** START OF EXCERPT PROVIDED **

Write a tail-recursive function reverse that takes in a Scheme list a returns a reversed copy. 

scm> (reverse '(1 2 3))
(3 2 1)
scm> (reverse '(0 9 1 2))
(2 1 9 0)
Your Answer
Run in 61A Code
Solution 
(define (reverse lst)
  (define (reverse-tail sofar rest)
    (if (null? rest)
          sofar
          (reverse-tail (cons (car rest) sofar) (cdr rest))))
  (reverse-tail nil lst)
)

(expect (reverse '(1 2 3)) (3 2 1))
(expect (reverse '(0 9 1 2)) (2 1 9 0))

Exam Practice

Q4: Num Splits

Given a list of numbers s and a target difference d, write a function num_splits that calculates how many different ways are there to split s into two subsets, such that the sum of the first is within d of the sum of the second. The number of elements in each subset can differ.

You may assume that the elements in s are distinct and that d is always non-negative.

Note that the order of the elements within each subset does not matter, nor does the order of the subsets themselves. For example, given the list [1, 2, 3], you should not count [1, 2], [3] and [3], [1, 2] as distinct splits.

** END OF EXCERPT PROVIDED **

GIVEN TASK 1: In the excerpt, what two assumptions may you make for the num_splits problem?
The entries that follow have nothing to do with the excerpt above.

** START OF LISTED ENTRIES **

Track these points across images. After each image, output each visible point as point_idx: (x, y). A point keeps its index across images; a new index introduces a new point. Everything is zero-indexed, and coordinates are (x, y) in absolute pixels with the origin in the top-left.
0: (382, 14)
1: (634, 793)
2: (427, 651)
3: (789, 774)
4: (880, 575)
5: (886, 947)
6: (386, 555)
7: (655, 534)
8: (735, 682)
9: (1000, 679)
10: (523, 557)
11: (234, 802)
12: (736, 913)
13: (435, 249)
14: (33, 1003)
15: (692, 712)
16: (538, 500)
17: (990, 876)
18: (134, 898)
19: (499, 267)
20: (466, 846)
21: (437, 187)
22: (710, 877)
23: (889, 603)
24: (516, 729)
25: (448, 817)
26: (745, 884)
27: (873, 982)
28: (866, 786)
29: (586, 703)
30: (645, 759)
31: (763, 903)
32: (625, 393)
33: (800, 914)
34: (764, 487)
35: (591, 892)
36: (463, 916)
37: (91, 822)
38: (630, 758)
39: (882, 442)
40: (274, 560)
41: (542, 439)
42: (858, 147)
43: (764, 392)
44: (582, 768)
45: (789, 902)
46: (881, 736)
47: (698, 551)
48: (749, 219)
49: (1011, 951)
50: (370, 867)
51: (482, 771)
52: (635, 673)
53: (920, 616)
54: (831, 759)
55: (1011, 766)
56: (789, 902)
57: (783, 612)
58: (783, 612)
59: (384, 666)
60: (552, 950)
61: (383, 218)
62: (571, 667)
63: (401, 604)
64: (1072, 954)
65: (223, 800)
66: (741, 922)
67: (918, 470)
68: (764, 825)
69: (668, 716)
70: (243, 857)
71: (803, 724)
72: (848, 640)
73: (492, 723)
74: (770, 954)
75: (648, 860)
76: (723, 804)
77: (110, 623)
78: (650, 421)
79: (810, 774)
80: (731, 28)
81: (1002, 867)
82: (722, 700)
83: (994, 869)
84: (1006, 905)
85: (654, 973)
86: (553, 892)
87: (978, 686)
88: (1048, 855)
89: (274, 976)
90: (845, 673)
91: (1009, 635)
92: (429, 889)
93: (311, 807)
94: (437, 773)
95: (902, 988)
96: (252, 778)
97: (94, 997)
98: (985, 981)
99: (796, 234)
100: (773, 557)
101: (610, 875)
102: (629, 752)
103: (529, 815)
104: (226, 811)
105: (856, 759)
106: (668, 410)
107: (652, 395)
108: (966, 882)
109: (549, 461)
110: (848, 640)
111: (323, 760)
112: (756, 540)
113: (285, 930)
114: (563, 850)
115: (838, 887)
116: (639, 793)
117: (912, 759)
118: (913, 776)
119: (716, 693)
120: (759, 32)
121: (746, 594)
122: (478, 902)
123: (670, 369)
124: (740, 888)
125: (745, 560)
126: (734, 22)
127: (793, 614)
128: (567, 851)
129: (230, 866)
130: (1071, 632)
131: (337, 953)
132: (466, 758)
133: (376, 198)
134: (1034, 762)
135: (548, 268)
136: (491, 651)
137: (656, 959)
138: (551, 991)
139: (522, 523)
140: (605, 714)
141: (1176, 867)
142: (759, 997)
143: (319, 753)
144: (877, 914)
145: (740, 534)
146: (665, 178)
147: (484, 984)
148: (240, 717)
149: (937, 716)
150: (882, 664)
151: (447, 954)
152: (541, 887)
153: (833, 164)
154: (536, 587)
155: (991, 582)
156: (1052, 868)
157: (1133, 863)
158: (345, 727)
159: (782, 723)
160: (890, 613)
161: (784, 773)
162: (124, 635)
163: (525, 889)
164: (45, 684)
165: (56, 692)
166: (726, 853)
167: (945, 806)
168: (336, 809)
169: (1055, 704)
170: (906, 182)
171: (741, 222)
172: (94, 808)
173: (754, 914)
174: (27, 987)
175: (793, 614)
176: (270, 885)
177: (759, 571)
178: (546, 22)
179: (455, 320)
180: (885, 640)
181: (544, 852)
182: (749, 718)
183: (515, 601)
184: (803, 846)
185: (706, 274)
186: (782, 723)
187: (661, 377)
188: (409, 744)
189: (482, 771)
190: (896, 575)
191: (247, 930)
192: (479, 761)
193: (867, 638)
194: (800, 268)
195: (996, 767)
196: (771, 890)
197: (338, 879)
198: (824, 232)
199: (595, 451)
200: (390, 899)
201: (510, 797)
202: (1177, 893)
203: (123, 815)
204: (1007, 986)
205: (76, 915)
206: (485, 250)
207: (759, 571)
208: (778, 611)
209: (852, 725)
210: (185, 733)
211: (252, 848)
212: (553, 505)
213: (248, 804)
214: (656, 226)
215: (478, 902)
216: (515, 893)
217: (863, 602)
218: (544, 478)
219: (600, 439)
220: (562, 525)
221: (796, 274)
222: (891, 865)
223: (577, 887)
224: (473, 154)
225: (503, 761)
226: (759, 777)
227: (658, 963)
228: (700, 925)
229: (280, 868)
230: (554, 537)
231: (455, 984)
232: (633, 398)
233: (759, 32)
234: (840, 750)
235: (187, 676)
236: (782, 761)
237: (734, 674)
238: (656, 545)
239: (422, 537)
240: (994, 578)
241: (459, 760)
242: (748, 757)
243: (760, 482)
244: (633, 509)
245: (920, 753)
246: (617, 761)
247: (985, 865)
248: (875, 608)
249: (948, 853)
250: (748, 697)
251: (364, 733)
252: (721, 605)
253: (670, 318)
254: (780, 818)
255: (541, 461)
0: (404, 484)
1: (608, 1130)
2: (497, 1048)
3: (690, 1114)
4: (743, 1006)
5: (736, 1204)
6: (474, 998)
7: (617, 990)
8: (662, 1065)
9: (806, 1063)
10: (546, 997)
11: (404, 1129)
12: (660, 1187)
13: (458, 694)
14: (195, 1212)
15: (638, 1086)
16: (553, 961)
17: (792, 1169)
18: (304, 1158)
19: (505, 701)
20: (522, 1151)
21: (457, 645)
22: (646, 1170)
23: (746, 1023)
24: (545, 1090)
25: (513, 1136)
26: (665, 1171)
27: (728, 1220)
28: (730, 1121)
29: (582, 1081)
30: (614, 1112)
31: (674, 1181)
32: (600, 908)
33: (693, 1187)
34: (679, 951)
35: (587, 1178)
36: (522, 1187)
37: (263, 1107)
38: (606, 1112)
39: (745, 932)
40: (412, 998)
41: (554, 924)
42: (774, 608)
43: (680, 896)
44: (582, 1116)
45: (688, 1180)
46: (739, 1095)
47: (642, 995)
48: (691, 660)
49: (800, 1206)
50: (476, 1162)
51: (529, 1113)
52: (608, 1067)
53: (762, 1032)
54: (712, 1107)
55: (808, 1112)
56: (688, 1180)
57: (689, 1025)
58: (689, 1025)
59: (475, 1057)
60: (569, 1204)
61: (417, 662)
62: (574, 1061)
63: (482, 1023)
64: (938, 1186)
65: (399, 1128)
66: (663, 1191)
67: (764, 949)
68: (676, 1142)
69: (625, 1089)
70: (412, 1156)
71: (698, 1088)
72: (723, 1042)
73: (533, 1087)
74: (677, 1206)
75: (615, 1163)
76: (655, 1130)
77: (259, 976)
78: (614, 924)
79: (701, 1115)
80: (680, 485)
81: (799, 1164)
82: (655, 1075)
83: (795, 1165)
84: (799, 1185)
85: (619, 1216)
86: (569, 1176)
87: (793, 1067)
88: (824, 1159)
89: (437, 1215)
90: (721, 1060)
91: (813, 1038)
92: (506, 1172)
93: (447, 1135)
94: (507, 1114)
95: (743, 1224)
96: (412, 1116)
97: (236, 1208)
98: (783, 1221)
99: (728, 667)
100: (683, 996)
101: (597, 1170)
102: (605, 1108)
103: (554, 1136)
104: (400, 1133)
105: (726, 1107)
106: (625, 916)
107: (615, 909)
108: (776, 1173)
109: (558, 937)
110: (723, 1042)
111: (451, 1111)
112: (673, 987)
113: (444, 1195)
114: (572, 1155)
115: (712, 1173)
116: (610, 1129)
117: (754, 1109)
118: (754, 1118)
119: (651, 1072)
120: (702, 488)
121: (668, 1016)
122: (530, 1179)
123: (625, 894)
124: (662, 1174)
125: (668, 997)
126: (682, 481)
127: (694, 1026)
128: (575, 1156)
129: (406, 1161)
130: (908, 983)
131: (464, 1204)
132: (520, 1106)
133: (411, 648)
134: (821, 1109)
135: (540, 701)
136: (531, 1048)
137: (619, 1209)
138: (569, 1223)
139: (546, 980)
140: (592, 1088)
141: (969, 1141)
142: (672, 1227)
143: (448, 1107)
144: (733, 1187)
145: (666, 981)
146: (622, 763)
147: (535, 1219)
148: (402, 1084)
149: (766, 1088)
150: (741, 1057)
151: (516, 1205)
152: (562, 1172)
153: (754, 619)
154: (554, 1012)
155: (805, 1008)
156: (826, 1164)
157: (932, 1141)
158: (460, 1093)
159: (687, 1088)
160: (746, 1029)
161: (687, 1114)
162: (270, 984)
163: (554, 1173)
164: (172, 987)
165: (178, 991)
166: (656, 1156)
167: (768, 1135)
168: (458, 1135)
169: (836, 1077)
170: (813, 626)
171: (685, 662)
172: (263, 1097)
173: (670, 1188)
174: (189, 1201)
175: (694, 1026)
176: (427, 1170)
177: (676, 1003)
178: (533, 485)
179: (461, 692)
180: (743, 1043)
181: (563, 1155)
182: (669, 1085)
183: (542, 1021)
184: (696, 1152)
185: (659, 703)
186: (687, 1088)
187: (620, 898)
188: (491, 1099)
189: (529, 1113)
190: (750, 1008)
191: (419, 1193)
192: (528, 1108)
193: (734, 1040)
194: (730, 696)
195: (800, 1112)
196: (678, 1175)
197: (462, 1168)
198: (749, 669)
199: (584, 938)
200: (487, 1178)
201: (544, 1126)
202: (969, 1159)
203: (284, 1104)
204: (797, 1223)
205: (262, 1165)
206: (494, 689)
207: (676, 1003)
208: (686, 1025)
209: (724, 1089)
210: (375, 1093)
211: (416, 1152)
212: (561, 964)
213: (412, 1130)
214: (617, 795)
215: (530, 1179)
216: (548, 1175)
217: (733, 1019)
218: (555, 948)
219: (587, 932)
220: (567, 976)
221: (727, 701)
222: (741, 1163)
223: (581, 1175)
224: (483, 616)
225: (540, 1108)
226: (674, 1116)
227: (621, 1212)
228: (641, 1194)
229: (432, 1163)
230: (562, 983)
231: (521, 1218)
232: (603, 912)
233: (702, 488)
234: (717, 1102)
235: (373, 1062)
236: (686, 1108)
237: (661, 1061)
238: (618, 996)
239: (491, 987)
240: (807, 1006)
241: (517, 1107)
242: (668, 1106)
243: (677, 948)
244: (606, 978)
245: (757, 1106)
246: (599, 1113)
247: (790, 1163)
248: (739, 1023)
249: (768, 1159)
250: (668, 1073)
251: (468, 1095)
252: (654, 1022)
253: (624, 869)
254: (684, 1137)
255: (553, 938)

** END OF LISTED ENTRIES **

GIVEN TASK 2: Gather every line of the entries that contains the word "Everything".

TASK OUTPUT 1: The elements in s are distinct, and d is always non-negative.

TASK OUTPUT 2:
Track these points across images. After each image, output each visible point as point_idx: (x, y). A point keeps its index across images; a new index introduces a new point. Everything is zero-indexed, and coordinates are (x, y) in absolute pixels with the origin in the top-left.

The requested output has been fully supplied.